**TASK DETAILS**
I would like every record reproduced exactly, with the pictures left out.

[Stored data entries]

▶

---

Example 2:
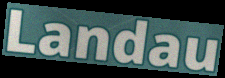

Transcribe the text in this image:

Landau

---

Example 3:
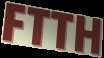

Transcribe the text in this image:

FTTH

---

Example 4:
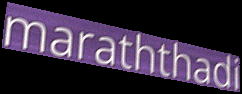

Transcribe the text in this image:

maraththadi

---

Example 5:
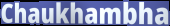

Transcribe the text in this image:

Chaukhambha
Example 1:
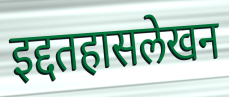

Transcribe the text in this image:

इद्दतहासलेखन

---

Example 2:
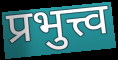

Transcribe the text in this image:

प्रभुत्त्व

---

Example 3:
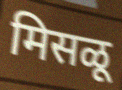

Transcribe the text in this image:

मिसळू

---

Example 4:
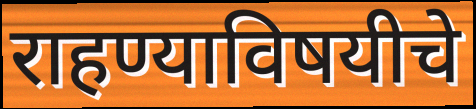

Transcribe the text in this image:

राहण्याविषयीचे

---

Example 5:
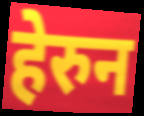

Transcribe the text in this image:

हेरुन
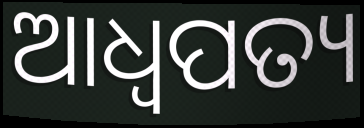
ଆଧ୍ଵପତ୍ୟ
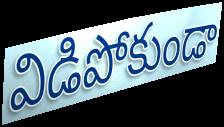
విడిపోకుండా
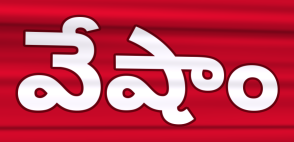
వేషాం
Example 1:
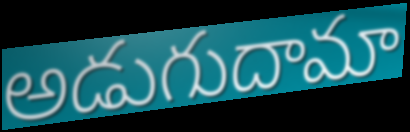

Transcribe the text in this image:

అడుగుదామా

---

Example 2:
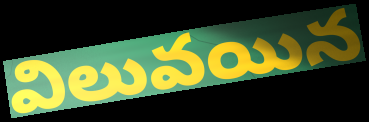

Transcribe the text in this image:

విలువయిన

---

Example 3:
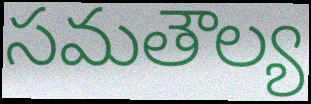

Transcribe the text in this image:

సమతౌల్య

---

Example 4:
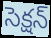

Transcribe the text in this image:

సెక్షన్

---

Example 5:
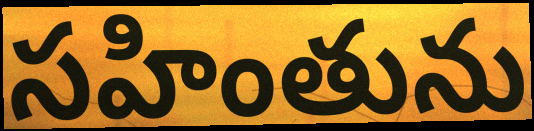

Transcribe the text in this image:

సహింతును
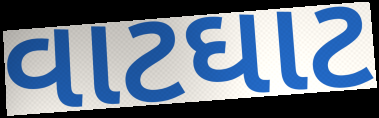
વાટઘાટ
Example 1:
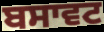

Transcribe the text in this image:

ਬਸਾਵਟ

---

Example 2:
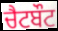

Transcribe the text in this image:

◀

**WRITTEN SOLUTION**
---

Example 2:

Transcribe the text in this image:

Landau

---

Example 3:

Transcribe the text in this image:

FTTH

---

Example 4:

Transcribe the text in this image:

maraththadi

---

Example 5:

Transcribe the text in this image:

Chaukhambha
Example 1:

Transcribe the text in this image:

इद्दतहासलेखन

---

Example 2:

Transcribe the text in this image:

प्रभुत्त्व

---

Example 3:

Transcribe the text in this image:

मिसळू

---

Example 4:

Transcribe the text in this image:

राहण्याविषयीचे

---

Example 5:

Transcribe the text in this image:

हेरुन
ଆଧ୍ଵପତ୍ୟ
విడిపోకుండా
వేషాం
Example 1:

Transcribe the text in this image:

అడుగుదామా

---

Example 2:

Transcribe the text in this image:

విలువయిన

---

Example 3:

Transcribe the text in this image:

సమతౌల్య

---

Example 4:

Transcribe the text in this image:

సెక్షన్

---

Example 5:

Transcribe the text in this image:

సహింతును
વાટઘાટ
Example 1:

Transcribe the text in this image:

ਬਸਾਵਟ

---

Example 2:

Transcribe the text in this image:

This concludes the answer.